2.5. Micro-Channel Reactors

Micro-channel reactors are another type of tubular reactor using micro-channel technology for processing chemicals and other diverse applications. They are made up of narrow channels or tubes, in the millimeter range, which allow a high surface/volume ratio, minimize diffusion length, and improve mass and heat transfer. The flow of fluid in this type of reactor is orderly, predictable, and measurable, which also requires a lengthy pipe to ensure thorough mixing [91][40]. The requirement of a lengthy mixing path is a challenge that is addressed by the application of passive micromixers. The deployment of micromixers of diverse configurations and arrangements achieves an improved contact surface through the mixing of two or more liquids. For example, serial lamination micromixers split the inlet flow and merge them first horizontally and then vertically. For injection micromixers, the oil is allowed to split into substreams before the injection of methanol through a collection of nozzles. Droplet micromixers employ an internal flow field to ensure the mixing of the liquids and transport them by capillary effects, pressure gradient, and flow instability of two or more fluids [92,93][41][42].
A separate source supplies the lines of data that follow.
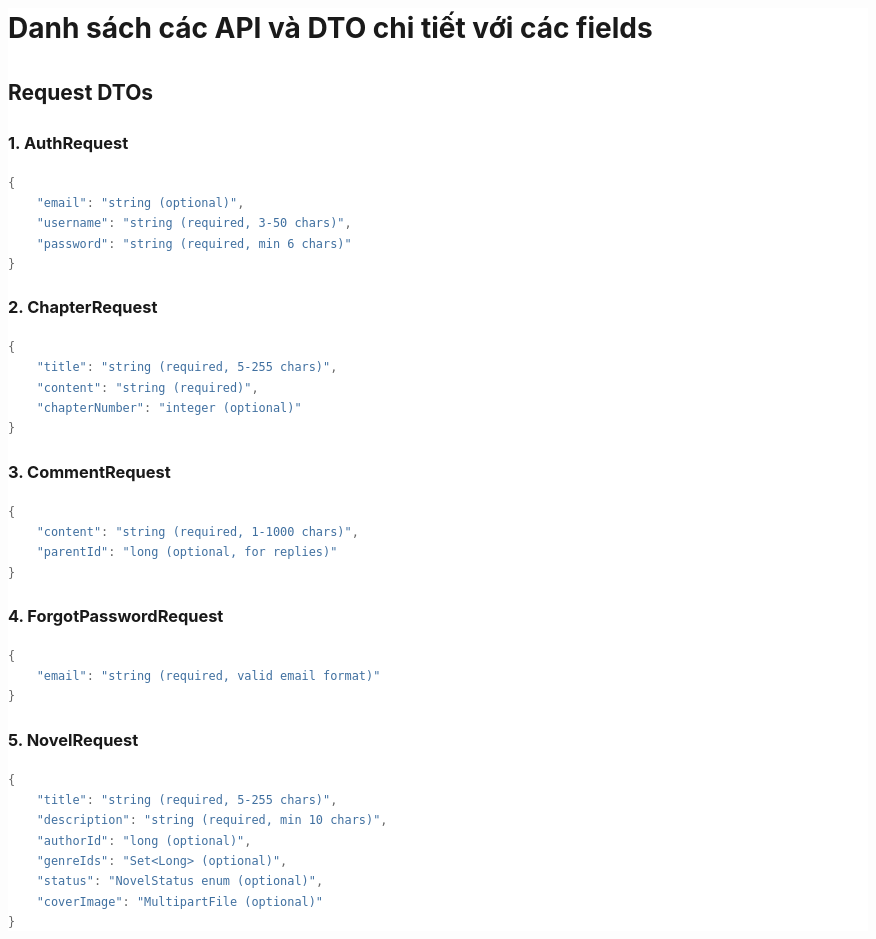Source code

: # Danh sách các API và DTO chi tiết với các fields

## Request DTOs

### 1. AuthRequest

```java
{
    "email": "string (optional)",
    "username": "string (required, 3-50 chars)",
    "password": "string (required, min 6 chars)"
}
```

### 2. ChapterRequest

```java
{
    "title": "string (required, 5-255 chars)",
    "content": "string (required)",
    "chapterNumber": "integer (optional)"
}
```

### 3. CommentRequest

```java
{
    "content": "string (required, 1-1000 chars)",
    "parentId": "long (optional, for replies)"
}
```

### 4. ForgotPasswordRequest

```java
{
    "email": "string (required, valid email format)"
}
```

### 5. NovelRequest

```java
{
    "title": "string (required, 5-255 chars)",
    "description": "string (required, min 10 chars)",
    "authorId": "long (optional)",
    "genreIds": "Set<Long> (optional)",
    "status": "NovelStatus enum (optional)",
    "coverImage": "MultipartFile (optional)"
}
```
When compared with conventional reactors, micro-channel reactors demonstrate a high surface/volume ratio, better heat and mass transfer, and improved homogeneous fluid mixing. This type of reactor also allows a shorter reaction duration, less degradation, better scalability, and easier optimization and monitoring. With micro-channel reactors, there is an opportunity for more precision reaction control, selectivities, better conversion efficiency, faster reaction speed, and improved product yield. Moreover, temperature control is easier and more precise, safer, and allows for prompt phase separation [94,95][43][44]. However, the micro-channel reactors can handle a limited volume of feedstock at a time due to the small volume of the tubes. They are also prone to intermittent clogging, fouling, tube blockage, and corrosion. Other drawbacks of this type of reactor include a high rate of leakages between channels and the prohibitive cost of building the reactor. Because the micro-channel reactors are small, they are not usually applied at an industrial scale [64,96][15][45]
Generally, tubular reactors are some of the simplest and easy to construct and operate chemical reactors for biodiesel production. They are cost effective, environmentally friendly, and safe to operate. They can be operated both on batch and continuous modes, are easy to clean, and ensure a high product yield. The quality of the product generated by tubular reactors meets international standards. Though some of them suffer from sudden pressure drops, and high catalyst attrition, they nonetheless find practical industrial applications.